Сначала раздается взрыв, и он видит, как падают железные ворота. Его ворота! Одна только доставка обошлась в…

В дыму появляются люди в камуфляже и черных шлемах-масках. В руках у них автоматы. Какое-то время он смотрит, не отрываясь, как они бегут к дому, беспрерывно стреляя. Потом только соображает: надо же лечь на пол!

— Что это?! — кричит женщина.

В грохоте выстрелов ее голоса не слышно. Рот широко открыт, понятно, что она кричит. Теперь уже «А-а-а!!!». Потом она тоже падает на пол, зажимает ладонями уши и замирает. Он ползет к двери. В коридоре уже никого. Охранники залегли на веранде и отстреливаются. И тут он догадывается: за ним пришли! Эмильевич получил послание! И он ликует. Наконец-то!

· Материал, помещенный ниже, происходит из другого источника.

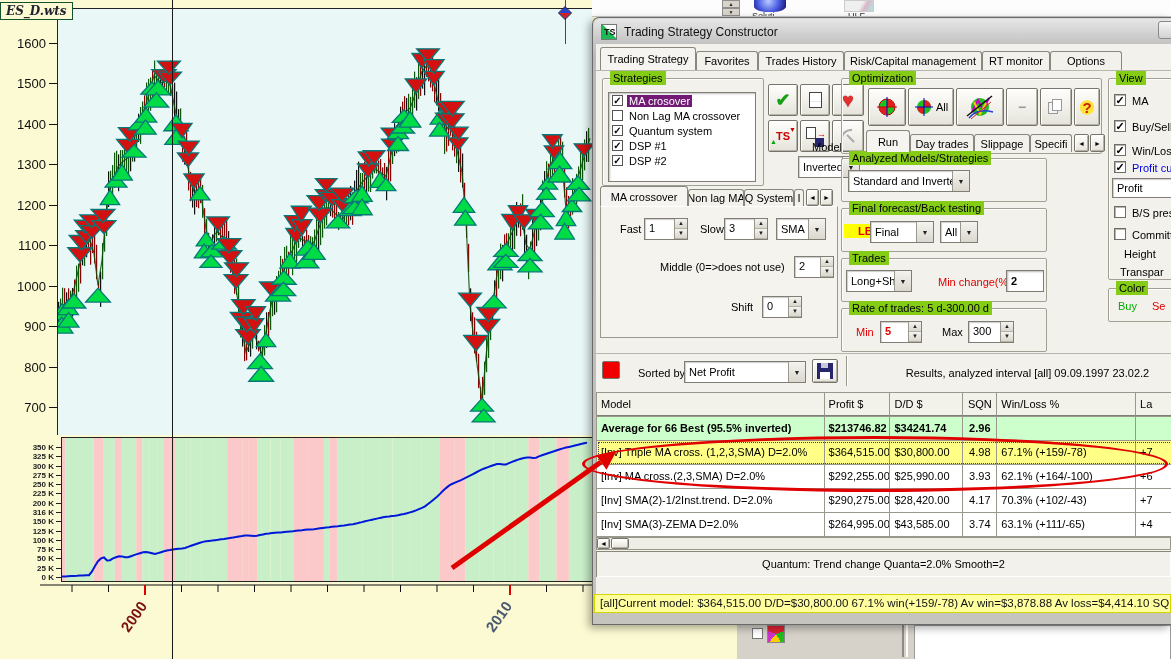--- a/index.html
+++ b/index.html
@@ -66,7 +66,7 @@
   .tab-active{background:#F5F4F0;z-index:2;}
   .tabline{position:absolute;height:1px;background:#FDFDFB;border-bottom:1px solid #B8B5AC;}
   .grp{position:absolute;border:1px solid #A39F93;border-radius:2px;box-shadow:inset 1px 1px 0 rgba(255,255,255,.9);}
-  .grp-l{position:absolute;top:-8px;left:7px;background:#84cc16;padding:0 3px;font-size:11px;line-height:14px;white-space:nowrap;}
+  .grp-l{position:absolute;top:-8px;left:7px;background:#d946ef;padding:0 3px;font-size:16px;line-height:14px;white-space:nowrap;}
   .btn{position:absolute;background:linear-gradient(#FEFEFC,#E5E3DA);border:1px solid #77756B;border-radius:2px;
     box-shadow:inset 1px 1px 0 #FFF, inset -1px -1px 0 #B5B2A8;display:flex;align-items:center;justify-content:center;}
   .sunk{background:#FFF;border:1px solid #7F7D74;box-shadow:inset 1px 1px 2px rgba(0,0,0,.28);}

Но что делать? Нападающих много, зато у тех, что охраняют дом, позиция выгоднее. Они под защитой толстых стен. По коттеджу палят непрерывно, отстреливаются же, как огрызаются, коротко, очередь — пауза. Вновь автоматная очередь и вновь пауза. Он начинает различать чужих и своих. Кажется, что и автоматы разговаривают по-разному. Выходов в доме два, он кидается к запасному. Но там залег один из охранников. Автомат нацелен в сторону противника. Он видит, как через забор со стороны леса перелезают трое. Из коттеджа раздается автоматная очередь, и двое падают на землю. Третий бежит к крыльцу. Нет, залег за кустами. Еще одна очередь. К дому так просто не подойти.

Напасть на охранника? Мысль ему не нравится, и он вспоминает об окне в чулане. Может, там, с той стороны, никого нет? И кидается к двери в чулан.

— Куда?! А я?! — кричит женщина.

— Да пошла бы ты… — отмахивается он.

Она тоже выскакивает в коридор, но в это время в стрельбе короткая пауза, охранник оборачивается и нацеливает на женщину автомат:

— Назад!

Она шарахается обратно в кухню, он же успевает нырнуть в чулан, потому что в этот момент опять начинается стрельба. Раздается звон разбитого стекла. Окна в его замечательном доме испорчены. Зато он слышит: умолк один из автоматов его тюремщиков. Убили? Будут по одному выбивать? И сколько придется дожидаться, пока расправятся со всеми? Вчера их было семеро, включая Петра Ивановича. Он куда-то уехал, прихватив с собой двоих. Значит, их осталось четверо. Одного убили. Еще трое? Двое на веранде, один у черного хода. Долго же это будет продолжаться!

Окно в чулане узкое. Руки дрожат, когда он пытается отодвинуть шпингалет. Наконец ему это удается. Открывает окно и выглядывает наружу. Так и есть: с этой стороны дома никого. Они ведут бой у веранды и со стороны леса. Вновь пауза. Он догадывается: готовятся к штурму. Сколько же их?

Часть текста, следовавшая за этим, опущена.